Als sie nach dem Mantel greift, zieht ein Schmerz die Wirbelsäule entlang, ein Stich, von unten nach oben. Sie zuckt, streckt sich – so eine schnelle Bewegung gab es lange nicht mehr in ihrem Leben, ein Riss tut sich auf im Eis, da wird ihr schwindlig, noch kann sie sich mit der linken Hand an der Wand abstützen, dann krümmt sie sich auf den Dielen.

Während des Zwischenstadiums der Todesaugenblicke erscheint das klare helle Licht.

Das sieht sie jetzt nicht, dort war sie schon vor Jahren, als der Lastwagen auf sie zuraste und ihr Mann und Kind nahm. Jetzt ist da keine Helle, jetzt verdichtet sich das Grau. Sie wimmert, leise nur.

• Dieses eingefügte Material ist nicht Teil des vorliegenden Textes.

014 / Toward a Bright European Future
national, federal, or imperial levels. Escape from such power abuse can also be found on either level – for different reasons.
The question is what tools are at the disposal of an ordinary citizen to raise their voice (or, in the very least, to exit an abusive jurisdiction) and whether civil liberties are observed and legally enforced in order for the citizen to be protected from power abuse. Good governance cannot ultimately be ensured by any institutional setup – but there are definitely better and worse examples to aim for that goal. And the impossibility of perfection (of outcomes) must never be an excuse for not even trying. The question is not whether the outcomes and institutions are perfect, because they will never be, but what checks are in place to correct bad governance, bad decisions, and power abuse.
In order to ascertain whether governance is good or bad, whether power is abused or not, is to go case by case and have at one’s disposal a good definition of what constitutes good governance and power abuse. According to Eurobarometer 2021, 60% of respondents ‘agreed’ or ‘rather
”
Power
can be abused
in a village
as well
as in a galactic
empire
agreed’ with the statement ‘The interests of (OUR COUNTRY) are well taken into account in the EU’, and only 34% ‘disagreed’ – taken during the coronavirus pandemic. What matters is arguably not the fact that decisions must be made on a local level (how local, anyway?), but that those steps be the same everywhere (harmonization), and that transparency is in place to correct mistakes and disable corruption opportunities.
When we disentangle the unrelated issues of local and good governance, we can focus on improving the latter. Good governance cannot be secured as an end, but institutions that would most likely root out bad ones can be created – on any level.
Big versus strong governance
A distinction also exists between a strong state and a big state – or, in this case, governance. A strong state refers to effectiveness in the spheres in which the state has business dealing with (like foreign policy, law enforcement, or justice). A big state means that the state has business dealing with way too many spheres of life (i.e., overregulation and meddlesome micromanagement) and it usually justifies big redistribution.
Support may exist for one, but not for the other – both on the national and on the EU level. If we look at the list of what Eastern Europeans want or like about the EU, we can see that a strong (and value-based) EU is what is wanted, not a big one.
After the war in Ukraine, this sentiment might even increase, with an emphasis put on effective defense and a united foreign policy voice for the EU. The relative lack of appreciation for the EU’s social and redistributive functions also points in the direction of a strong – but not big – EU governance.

Nach einer Stunde kann sie den Arm ganz langsam wieder ausstrecken, zieht sich den Mantel unter den Kopf, zieht die Beine an den Körper. So ist es besser, so kann sie es aushalten. Aus dem Küchenfenster schwindet allmählich der letzte Tagesschein. Ein Nagel aus den Dielen drückt sich in ihre Seite. Die Ruhe kehrt ihr zurück. Die Zellen schwingen langsamer, das Eis wird wieder dichter.

Nach mehr als einer Mahlzeitenperiode erscheint das sekundäre (sofort nach dem Tode gesehene) Licht.

Kein Licht erscheint, mit der Dämmerung schwindet auch die Wärme aus den Räumen. Sie fröstelt, beginnt zu zittern, spürt den Schmerz im Rücken, in der Brust und dort, wo der Nagel sich in ihre Seite bohrt, ganz klar.

Die dritte Stufe beginnt mit dem Erscheinen der karmischen Schemen. Zu dieser Zeit kann der Verstorbene alles Weinen und Wehklagen seiner Freunde und Verwandten hören, und obgleich er sie sehen und hören kann, können sie sein Rufen nach ihnen nicht hören, weshalb er unzufrieden weggeht. Zu dieser Zeit erlebt man Klänge, Licht und Strahlen – alle drei.

Es gelingt ihr, den Mantel unter ihrem Kopf wieder hervorzuziehen und sich über die Seite zu breiten. Dabei rückt sie ein winziges Stück in Richtung der Wohnungstür. Der Nagel drückt sich jetzt in ihre Hüfte, aber es wird einige Zeit dauern, bis es wieder so weh tut wie eben.

Wenn es ihr gelänge, ganz nah an die Tür zu kommen, könnte sie sich vielleicht bemerkbar machen. Rufen kann sie nicht. Zu lange ist es her, dass ein lautes Wort über ihre Lippen kam. Schritte hört sie auf der Treppe, der Mensch, der über ihr wohnt, kommt heim, sie hört die Flaschen scheppern. Mit etwas Anstrengung käme sie an die Tür, könnte vielleicht klopfen. Doch was erwartet sie dann?

Nun ist es beinah völlig finster, Kälte von außen und innen begegnen sich, Eis wird.

Vor dem Fenster hellt der Tag auf, später dunkelt eine neue Nacht, noch einmal und noch einmal, die Unterschiede nimmt sie kaum noch wahr. Ihr eigenes Stöhnen, in immer größeren Abständen, ist das Einzige, das sie für Momente aus dem Dahindämmern reißt.

Doch allmählich überkommt sie eine große Ruhe. Die letzten Schwingungen werden schwächer, versickern eine nach der anderen im Nichts. Das Eis ist überall.

Wer bis jetzt noch nicht gegangen ist, dem dämmern nun die zornigen Gottheiten.